## 本文ブロック
________________________

政治と宗教の癒着の根源に迫る「日本財団の研究」、第三回です。

前回記事はこちら。

今回の記事では、統一教会の軍事部門、あるいは準軍事組織としての統一教会という、あまり語られることのない側面について深掘りしていきます。

統一教会の軍需産業

前回のおさらい 統一教会とKCIA、軍需産業への進出

元々、文鮮明の周辺の信仰集団は、極貧の共同生活を行っていました。
それが、1954年の統一教会設立前後にようやく、共同での生活費を賄えるようになりました。元写真屋の劉孝敏が発案したブロマイド販売があたったためです。

ところが翌年、梨花女子大学事件で文鮮明が逮捕され、無罪釈放されました。その時に、韓国軍と取引があったというのが定説です。実際、事件諜報部の人間が4人入信し、統一教会では幹部になる一方、朴正熙のクーデター以後にできたKCIA(大韓民国中央情報部)ではキーポジションを得るのでした。米下院のフレイザー報告書によれば、KCIAあるいは韓国政府と統一教会は、極めて緊密な互恵関係にあるとされています。

ともあれ、梨花女子大学事件以後、韓国国内での布教活動は困難になったものの、財政状況は劇的に改善します。元写真屋の劉孝敏が、空気散弾銃の開発と大量生産に成功したからです。そうして強大な財政基盤を確立しました。これが、後に統一産業として、本格的な軍需産業のキッカケになったのです。

韓国政府と統一教会軍需部門の関係

問題は、これらの武器を、誰がどのような目的で購入したのかです。なぜなら購入者は、統一教会の財政を支える事実上の経済的支援者だからです。逆に言えば、統一教会は、購入者の使用目的を、武器提供によって間接的に実現させたことになります。この互恵関係の相手こそが、統一教会の変質を理解するために重要なのです。

統一産業(韓国)と韓国軍との関係については、フレイザー報告書で詳述されています。

防衛需要分野では、文と韓国政府の関係は密接であったが、その具体的な内容は秘密にされていた。国務省の報告書 によると、 統一工業は韓国政府から 防需請負業者として指定され、 1976 年半ばの時点でバルカン砲(対空兵器)、韓国の小学生が軍事訓練に使用する空気銃、 そして韓国陸軍の歩兵基本武器である M 16 ライフルと組み合わせて使用する M 79 グレネードランチャーも製造していた。 

ブースカちゃん訳 フレイザー報告書 p.67

また、韓国軍の標準ライフルであるM-16を、統一産業が生産していたことも明らかになっています。これは、同報告書で大きな紙幅を割くほど、国際的に重要な問題でした。なぜなら、コルト社と韓国政府の共同生産契約では、M-16は韓国政府が独占的に生産することになっていたからです。これは、M-16が米軍の標準装備でもあり、軍事機密が外部に漏洩することを意味しているからだと思われます。

________________________

## 記録データ

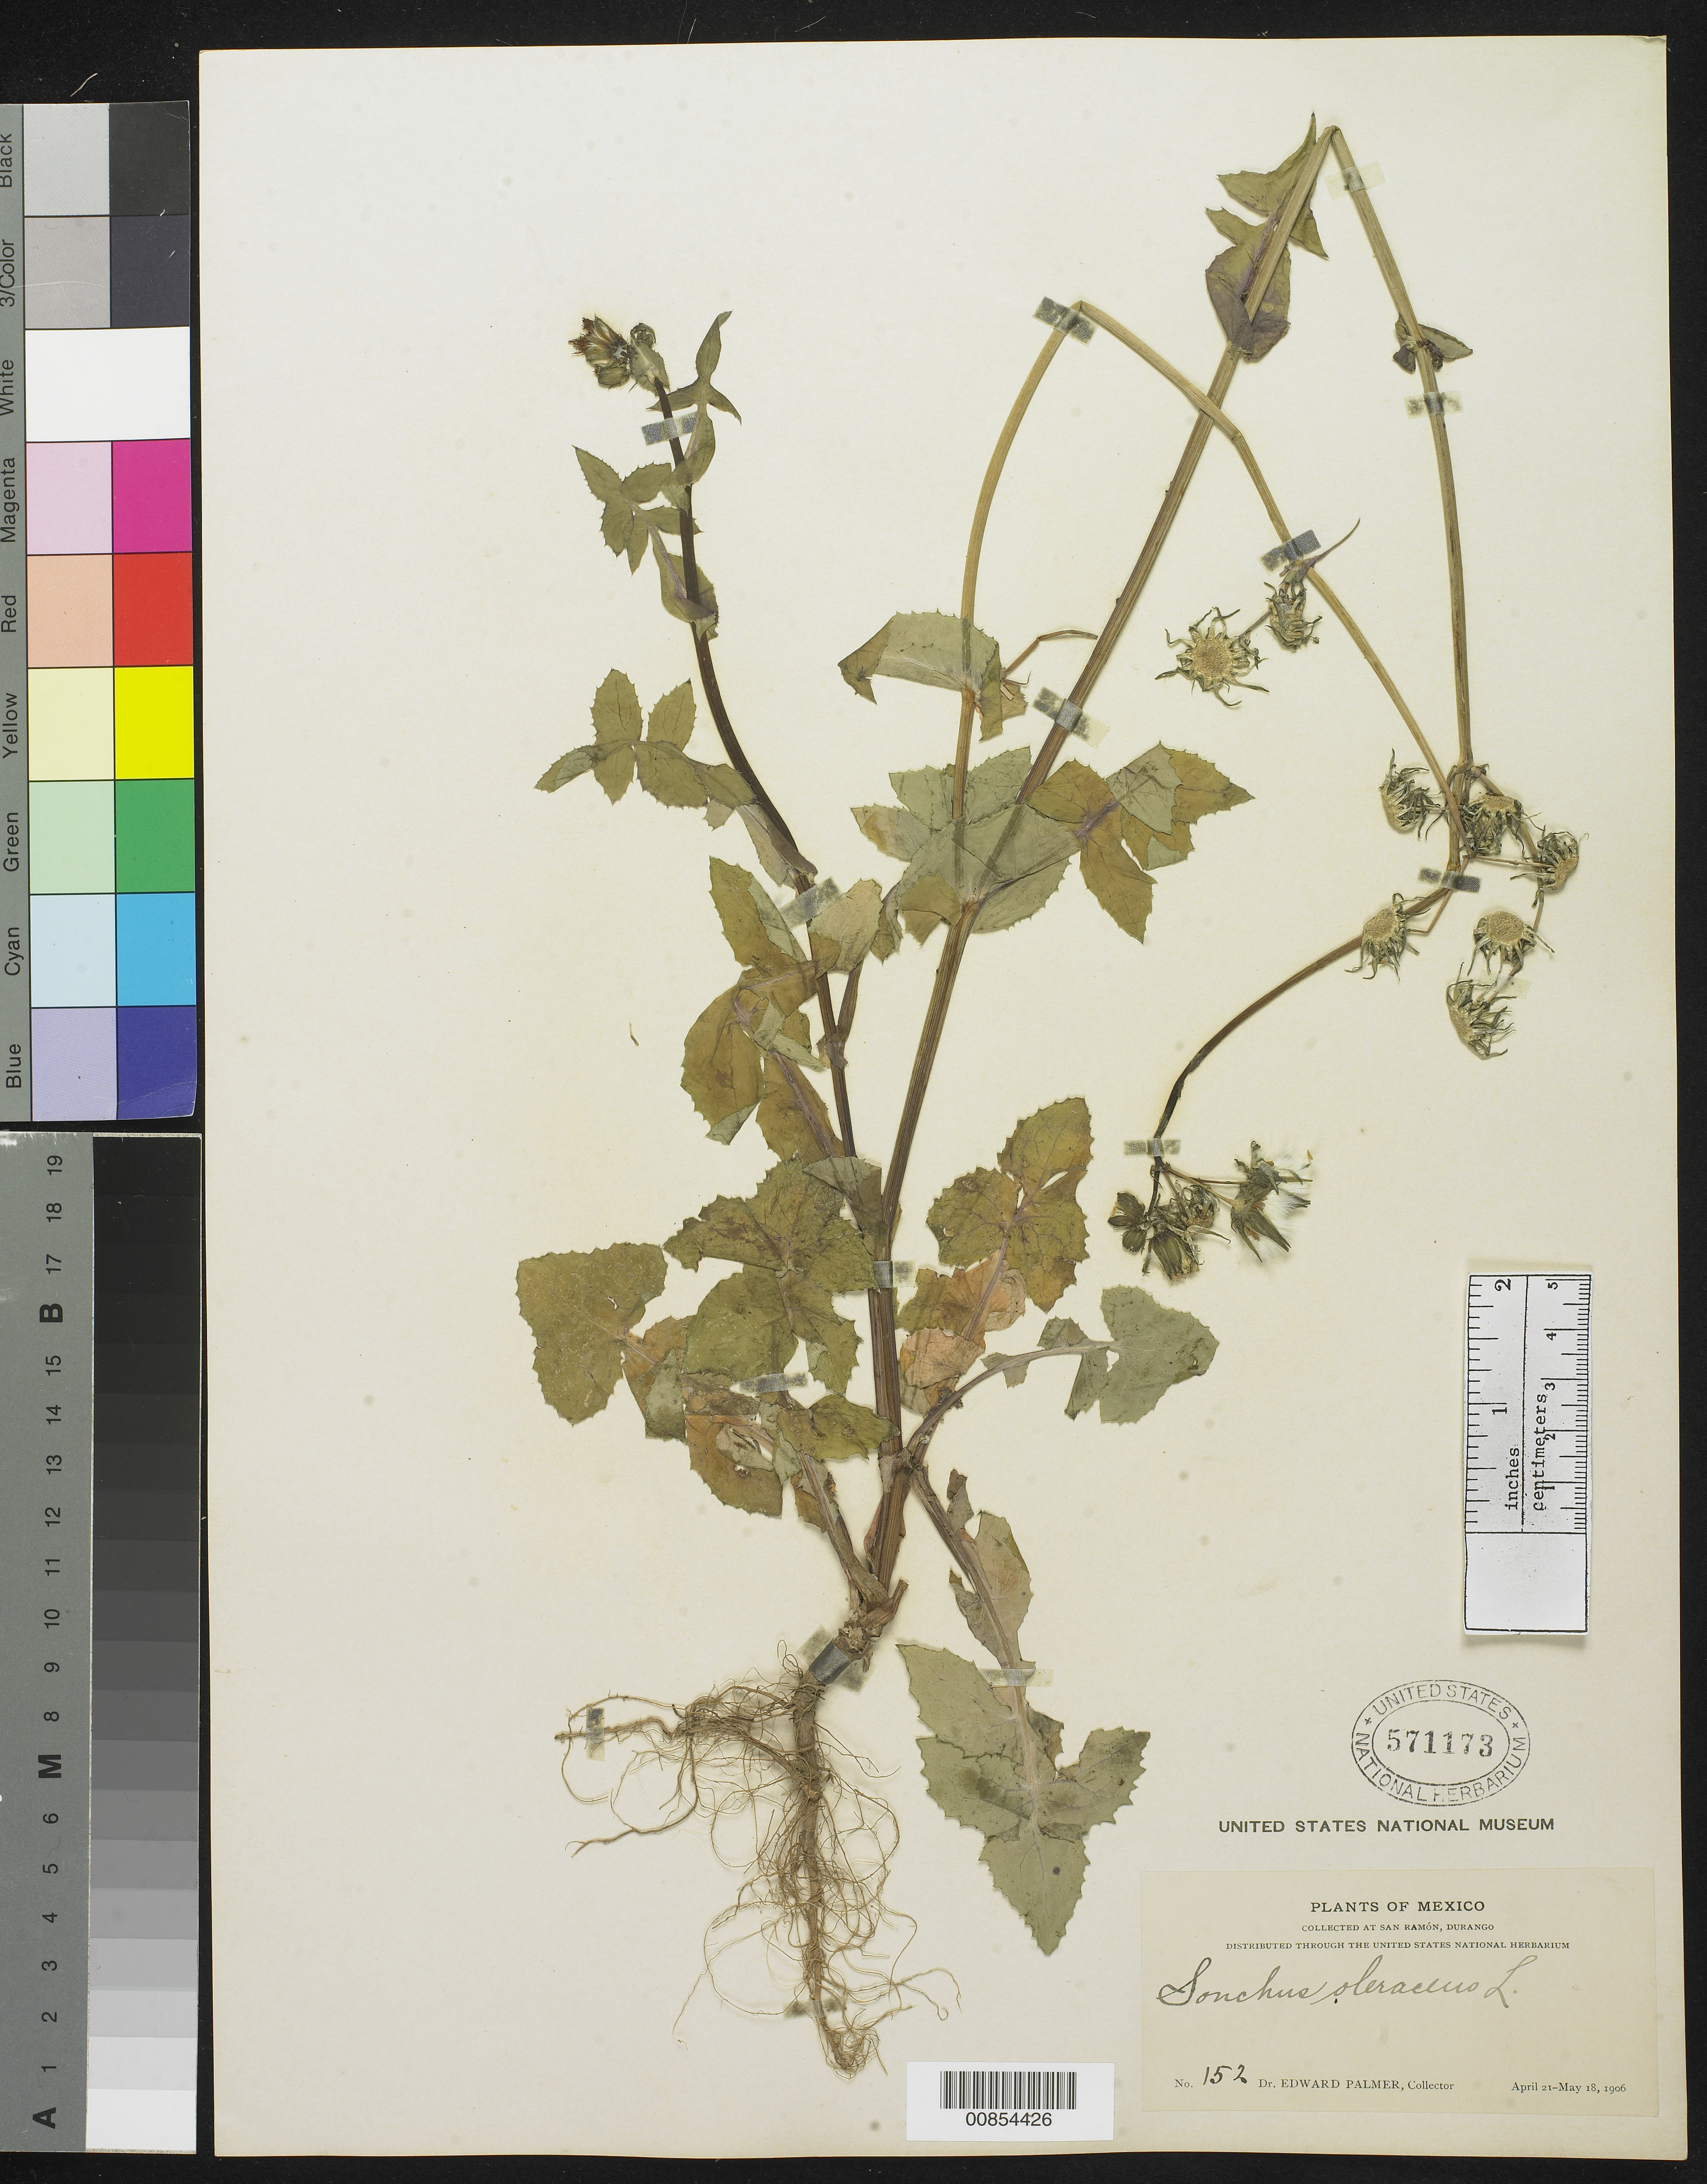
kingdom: Plantae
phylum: Tracheophyta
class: Magnoliopsida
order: Asterales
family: Asteraceae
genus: Sonchus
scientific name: Sonchus oleraceus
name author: L.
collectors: E. Palmer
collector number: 152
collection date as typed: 21 Apr 1906 to 18 May 1906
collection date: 1906-04-21/1906-05-18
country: Mexico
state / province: Durango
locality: San Ramón, Durango.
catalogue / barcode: US 571173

________________________

## 指示と要件
統一教会の軍需産業についての本文を読み、次の問いに答えよ。
(a) 1954年の統一教会設立前後に共同での生活費を賄えるようになったのは、誰が発案した何の販売があたったためか。
(b) 梨花女子大学事件以後に財政状況が劇的に改善したのは、劉孝敏が何の開発と大量生産に成功したからか。
(c) コルト社と韓国政府の共同生産契約では、M-16を独占的に生産するのは誰とされていたか。
記録データの行はこの作業には使わない。

## 作業結果
(a) 元写真屋の劉孝敏が発案したブロマイドの販売があたったためである。
(b) 空気散弾銃の開発と大量生産に成功したからである。
(c) 韓国政府が独占的に生産することになっていた。